-- Opening Marker --

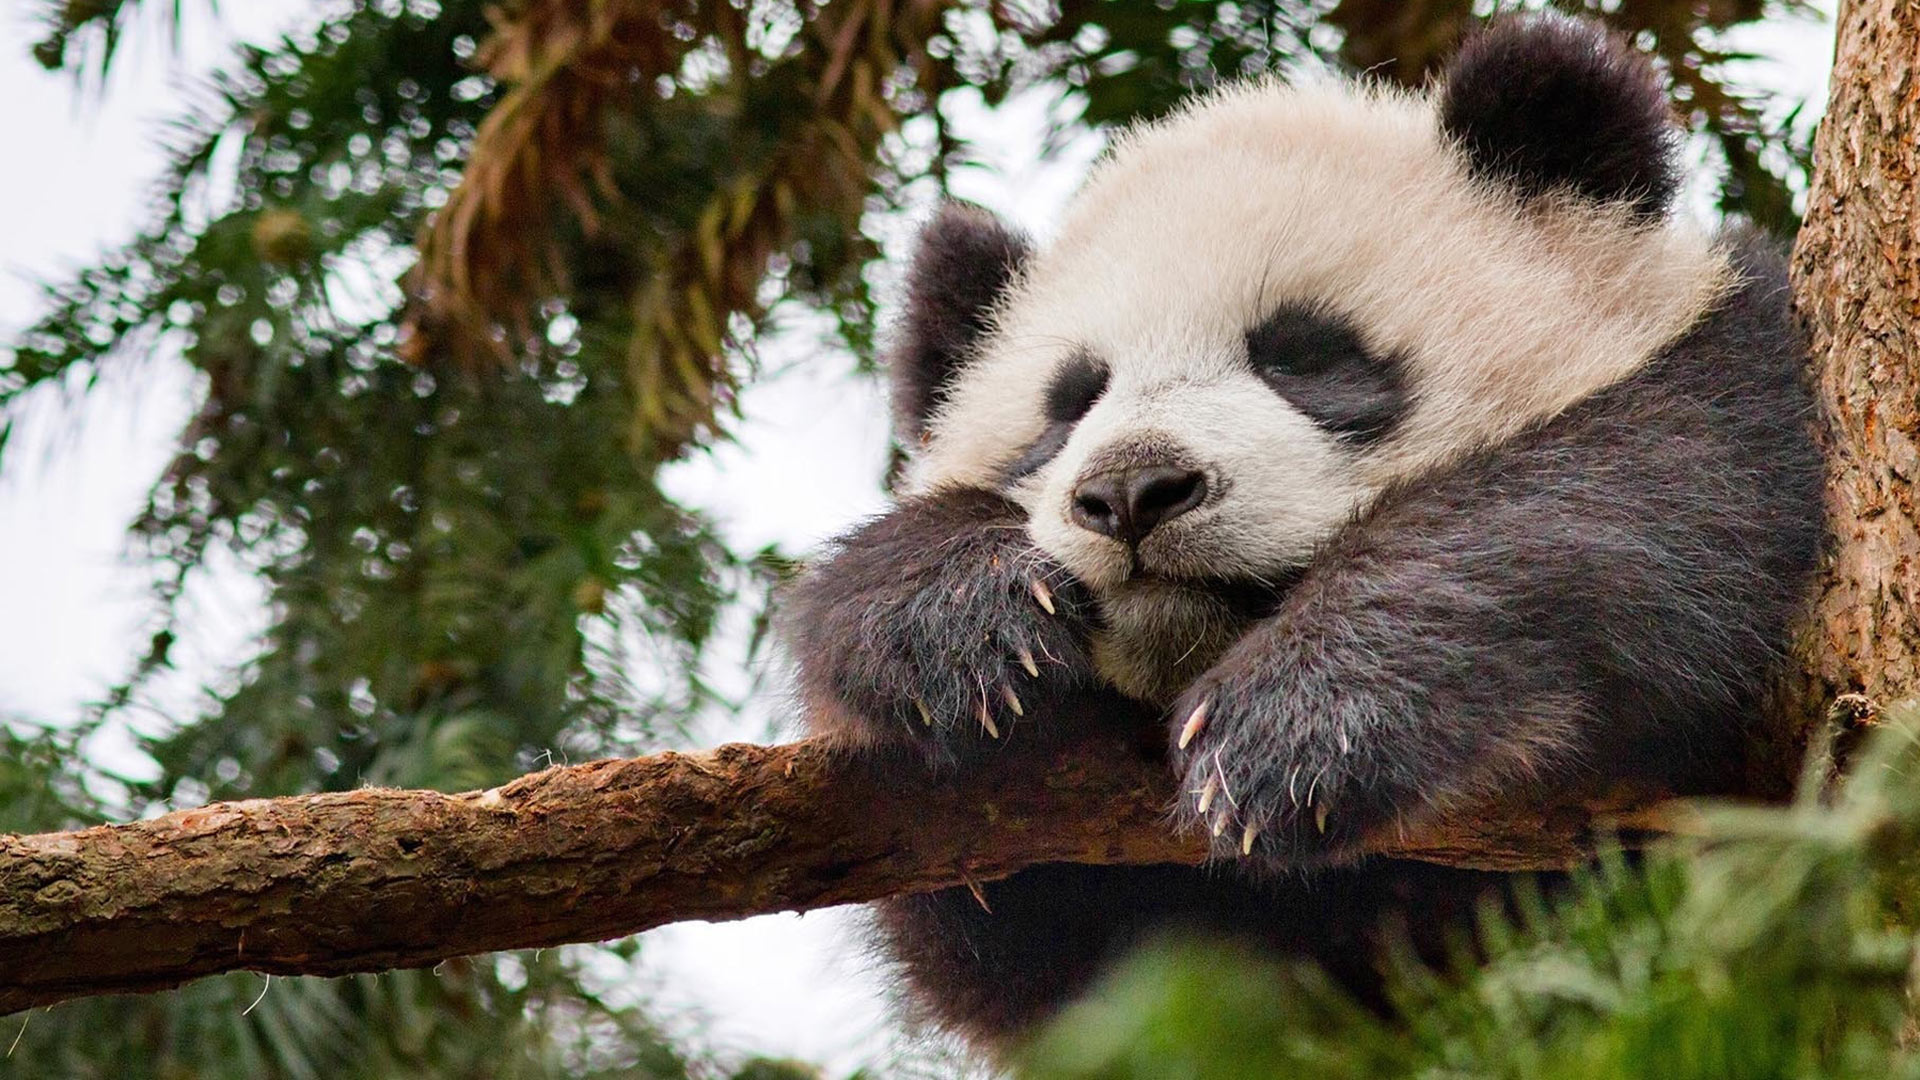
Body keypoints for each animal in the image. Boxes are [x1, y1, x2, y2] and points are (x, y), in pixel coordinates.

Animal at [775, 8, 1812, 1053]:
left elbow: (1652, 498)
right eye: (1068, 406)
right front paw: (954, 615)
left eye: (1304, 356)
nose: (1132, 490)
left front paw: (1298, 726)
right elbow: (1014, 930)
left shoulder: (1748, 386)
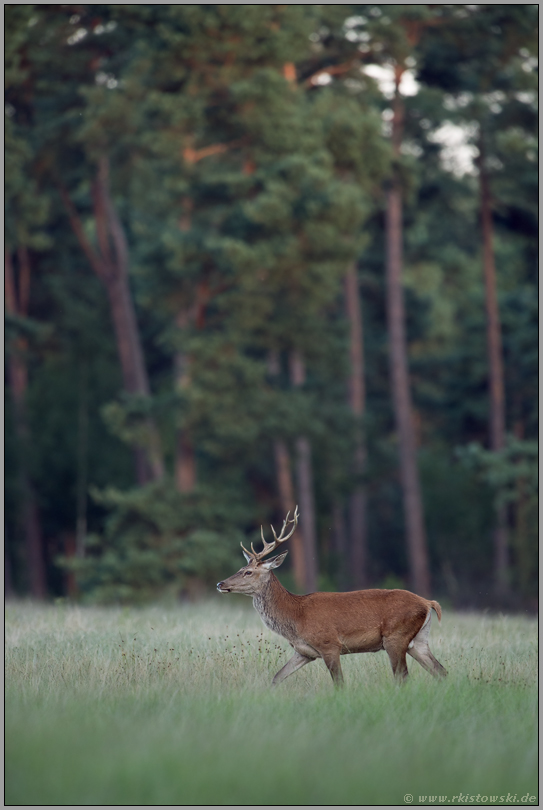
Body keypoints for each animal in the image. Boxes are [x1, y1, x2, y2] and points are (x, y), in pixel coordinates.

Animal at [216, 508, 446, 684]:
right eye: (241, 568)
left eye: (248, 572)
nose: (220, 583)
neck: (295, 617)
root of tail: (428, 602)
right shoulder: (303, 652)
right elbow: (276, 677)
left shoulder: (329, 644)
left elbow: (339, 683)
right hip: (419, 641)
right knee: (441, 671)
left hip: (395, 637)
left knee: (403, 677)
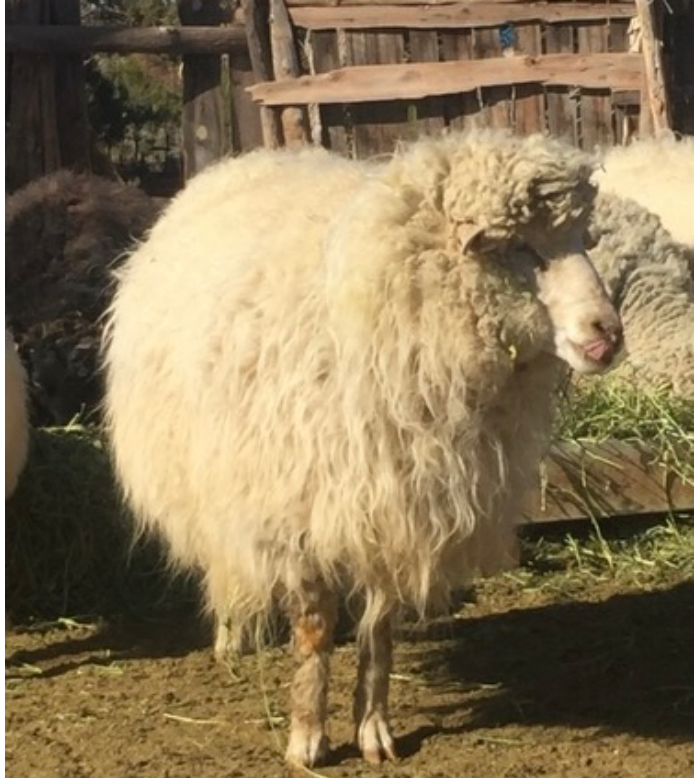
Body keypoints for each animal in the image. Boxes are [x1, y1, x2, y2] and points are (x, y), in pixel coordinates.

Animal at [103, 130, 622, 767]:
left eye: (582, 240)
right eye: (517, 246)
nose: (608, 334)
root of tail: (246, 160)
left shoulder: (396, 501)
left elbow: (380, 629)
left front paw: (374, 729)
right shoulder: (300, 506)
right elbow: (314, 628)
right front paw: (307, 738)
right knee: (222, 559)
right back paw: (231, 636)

-- Closing Marker --

__YOUR ASSIGNMENT__
Among the entries above, find the line with "neck: (295, 617)" and the line with "left knee: (403, 677)"; give again exactly these two lines and all lines between them.

__REPLY TO THE EXERCISE__
neck: (295, 617)
root of tail: (428, 602)
right shoulder: (303, 652)
right elbow: (276, 677)
left shoulder: (329, 644)
left elbow: (339, 683)
right hip: (419, 641)
right knee: (441, 671)
left hip: (395, 637)
left knee: (403, 677)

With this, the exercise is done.